══ Data extract ══
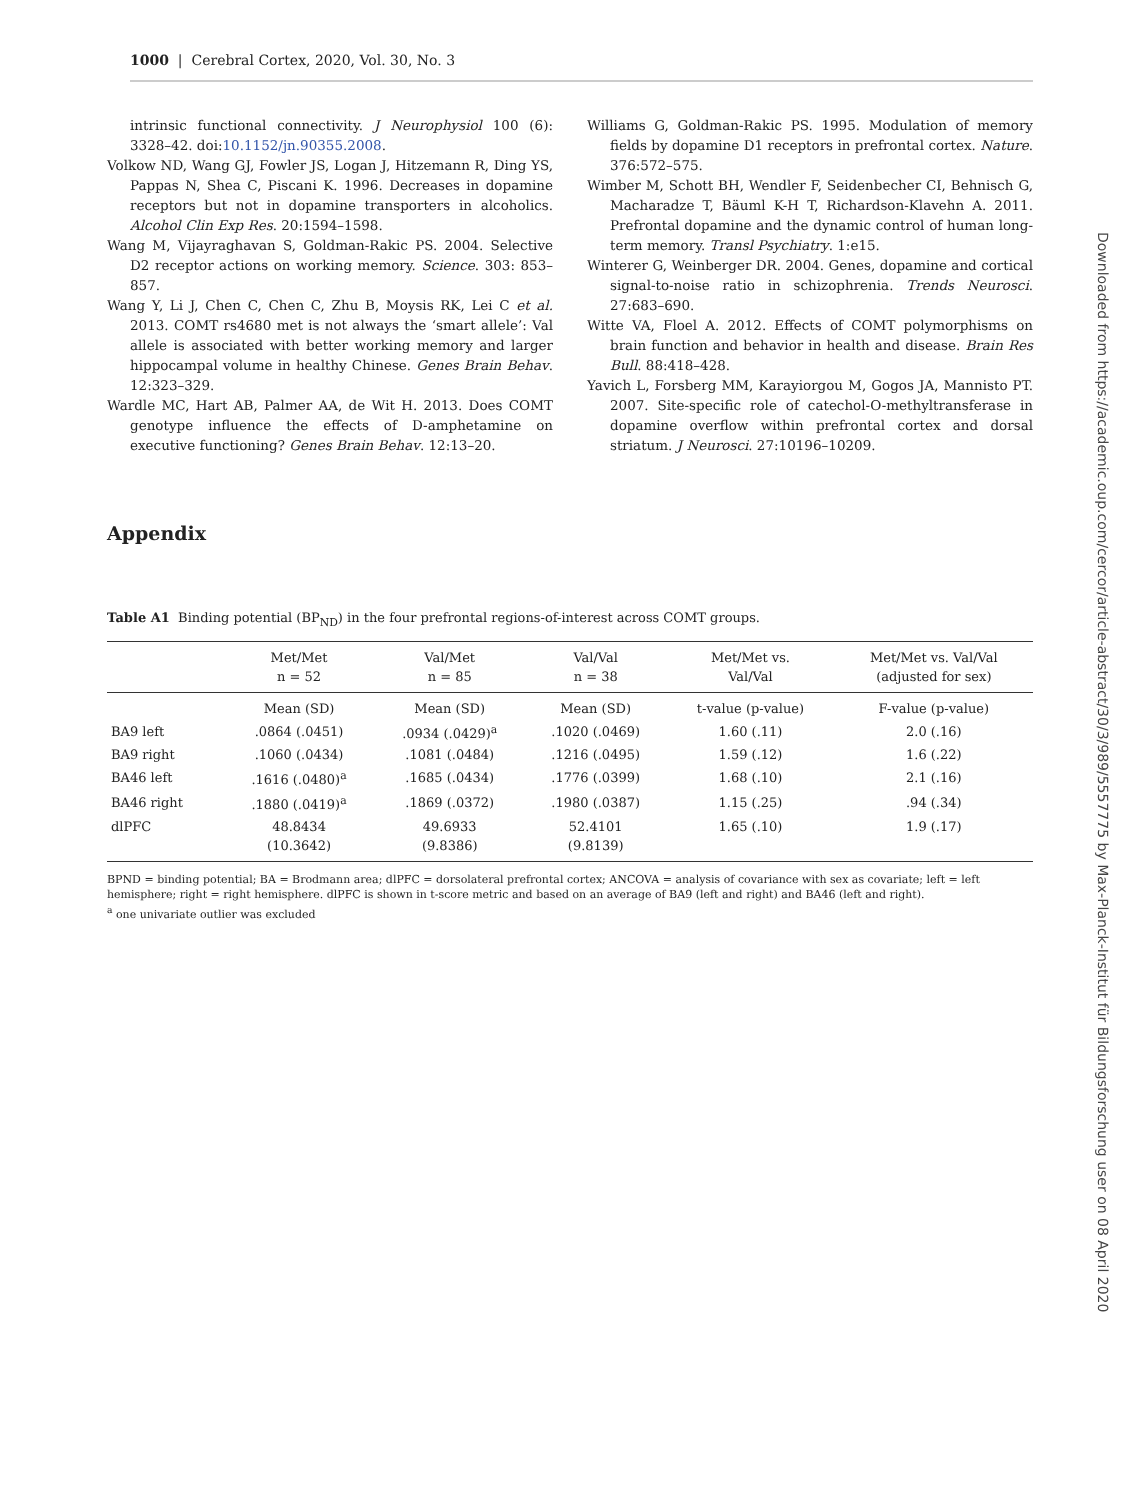1000 | Cerebral Cortex, 2020, Vol. 30, No. 3
intrinsic functional connectivity. J Neurophysiol 100 (6): 3328–42. doi:10.1152/jn.90355.2008.
Volkow ND, Wang GJ, Fowler JS, Logan J, Hitzemann R, Ding YS, Pappas N, Shea C, Piscani K. 1996. Decreases in dopamine receptors but not in dopamine transporters in alcoholics. Alcohol Clin Exp Res. 20:1594–1598.
Wang M, Vijayraghavan S, Goldman-Rakic PS. 2004. Selective D2 receptor actions on working memory. Science. 303: 853–857.
Wang Y, Li J, Chen C, Chen C, Zhu B, Moysis RK, Lei C et al. 2013. COMT rs4680 met is not always the ‘smart allele’: Val allele is associated with better working memory and larger hippocampal volume in healthy Chinese. Genes Brain Behav. 12:323–329.
Wardle MC, Hart AB, Palmer AA, de Wit H. 2013. Does COMT genotype influence the effects of D-amphetamine on executive functioning? Genes Brain Behav. 12:13–20.
Williams G, Goldman-Rakic PS. 1995. Modulation of memory fields by dopamine D1 receptors in prefrontal cortex. Nature. 376:572–575.
Wimber M, Schott BH, Wendler F, Seidenbecher CI, Behnisch G, Macharadze T, Bäuml K-H T, Richardson-Klavehn A. 2011. Prefrontal dopamine and the dynamic control of human long-term memory. Transl Psychiatry. 1:e15.
Winterer G, Weinberger DR. 2004. Genes, dopamine and cortical signal-to-noise ratio in schizophrenia. Trends Neurosci. 27:683–690.
Witte VA, Floel A. 2012. Effects of COMT polymorphisms on brain function and behavior in health and disease. Brain Res Bull. 88:418–428.
Yavich L, Forsberg MM, Karayiorgou M, Gogos JA, Mannisto PT. 2007. Site-specific role of catechol-O-methyltransferase in dopamine overflow within prefrontal cortex and dorsal striatum. J Neurosci. 27:10196–10209.
Appendix
Table A1 Binding potential (BP<sub>ND</sub>) in the four prefrontal regions-of-interest across COMT groups.
| | Met/Met n = 52 | Val/Met n = 85 | Val/Val n = 38 | Met/Met vs. Val/Val | Met/Met vs. Val/Val (adjusted for sex) |
| --- | --- | --- | --- | --- | --- |
| | Mean (SD) | Mean (SD) | Mean (SD) | t-value (p-value) | F-value (p-value) |
| BA9 left | .0864 (.0451) | .0934 (.0429)<sup>a</sup> | .1020 (.0469) | 1.60 (.11) | 2.0 (.16) |
| BA9 right | .1060 (.0434) | .1081 (.0484) | .1216 (.0495) | 1.59 (.12) | 1.6 (.22) |
| BA46 left | .1616 (.0480)<sup>a</sup> | .1685 (.0434) | .1776 (.0399) | 1.68 (.10) | 2.1 (.16) |
| BA46 right | .1880 (.0419)<sup>a</sup> | .1869 (.0372) | .1980 (.0387) | 1.15 (.25) | .94 (.34) |
| dlPFC | 48.8434 (10.3642) | 49.6933 (9.8386) | 52.4101 (9.8139) | 1.65 (.10) | 1.9 (.17) |
BPND = binding potential; BA = Brodmann area; dlPFC = dorsolateral prefrontal cortex; ANCOVA = analysis of covariance with sex as covariate; left = left hemisphere; right = right hemisphere. dlPFC is shown in t-score metric and based on an average of BA9 (left and right) and BA46 (left and right).
<sup>a</sup> one univariate outlier was excluded
Downloaded from https://academic.oup.com/cercor/article-abstract/30/3/989/5557775 by Max-Planck-Institut für Bildungsforschung user on 08 April 2020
═══
**Task description**
Could you copy every record above exactly, leaving out the pictures?

**Written solution**
1000 | Cerebral Cortex, 2020, Vol. 30, No. 3
intrinsic functional connectivity. J Neurophysiol 100 (6): 3328–42. doi:10.1152/jn.90355.2008.
Volkow ND, Wang GJ, Fowler JS, Logan J, Hitzemann R, Ding YS, Pappas N, Shea C, Piscani K. 1996. Decreases in dopamine receptors but not in dopamine transporters in alcoholics. Alcohol Clin Exp Res. 20:1594–1598.
Wang M, Vijayraghavan S, Goldman-Rakic PS. 2004. Selective D2 receptor actions on working memory. Science. 303: 853–857.
Wang Y, Li J, Chen C, Chen C, Zhu B, Moysis RK, Lei C et al. 2013. COMT rs4680 met is not always the ‘smart allele’: Val allele is associated with better working memory and larger hippocampal volume in healthy Chinese. Genes Brain Behav. 12:323–329.
Wardle MC, Hart AB, Palmer AA, de Wit H. 2013. Does COMT genotype influence the effects of D-amphetamine on executive functioning? Genes Brain Behav. 12:13–20.
Williams G, Goldman-Rakic PS. 1995. Modulation of memory fields by dopamine D1 receptors in prefrontal cortex. Nature. 376:572–575.
Wimber M, Schott BH, Wendler F, Seidenbecher CI, Behnisch G, Macharadze T, Bäuml K-H T, Richardson-Klavehn A. 2011. Prefrontal dopamine and the dynamic control of human long-term memory. Transl Psychiatry. 1:e15.
Winterer G, Weinberger DR. 2004. Genes, dopamine and cortical signal-to-noise ratio in schizophrenia. Trends Neurosci. 27:683–690.
Witte VA, Floel A. 2012. Effects of COMT polymorphisms on brain function and behavior in health and disease. Brain Res Bull. 88:418–428.
Yavich L, Forsberg MM, Karayiorgou M, Gogos JA, Mannisto PT. 2007. Site-specific role of catechol-O-methyltransferase in dopamine overflow within prefrontal cortex and dorsal striatum. J Neurosci. 27:10196–10209.
Appendix
Table A1 Binding potential (BP<sub>ND</sub>) in the four prefrontal regions-of-interest across COMT groups.
| | Met/Met n = 52 | Val/Met n = 85 | Val/Val n = 38 | Met/Met vs. Val/Val | Met/Met vs. Val/Val (adjusted for sex) |
| --- | --- | --- | --- | --- | --- |
| | Mean (SD) | Mean (SD) | Mean (SD) | t-value (p-value) | F-value (p-value) |
| BA9 left | .0864 (.0451) | .0934 (.0429)<sup>a</sup> | .1020 (.0469) | 1.60 (.11) | 2.0 (.16) |
| BA9 right | .1060 (.0434) | .1081 (.0484) | .1216 (.0495) | 1.59 (.12) | 1.6 (.22) |
| BA46 left | .1616 (.0480)<sup>a</sup> | .1685 (.0434) | .1776 (.0399) | 1.68 (.10) | 2.1 (.16) |
| BA46 right | .1880 (.0419)<sup>a</sup> | .1869 (.0372) | .1980 (.0387) | 1.15 (.25) | .94 (.34) |
| dlPFC | 48.8434 (10.3642) | 49.6933 (9.8386) | 52.4101 (9.8139) | 1.65 (.10) | 1.9 (.17) |
BPND = binding potential; BA = Brodmann area; dlPFC = dorsolateral prefrontal cortex; ANCOVA = analysis of covariance with sex as covariate; left = left hemisphere; right = right hemisphere. dlPFC is shown in t-score metric and based on an average of BA9 (left and right) and BA46 (left and right).
<sup>a</sup> one univariate outlier was excluded
Downloaded from https://academic.oup.com/cercor/article-abstract/30/3/989/5557775 by Max-Planck-Institut für Bildungsforschung user on 08 April 2020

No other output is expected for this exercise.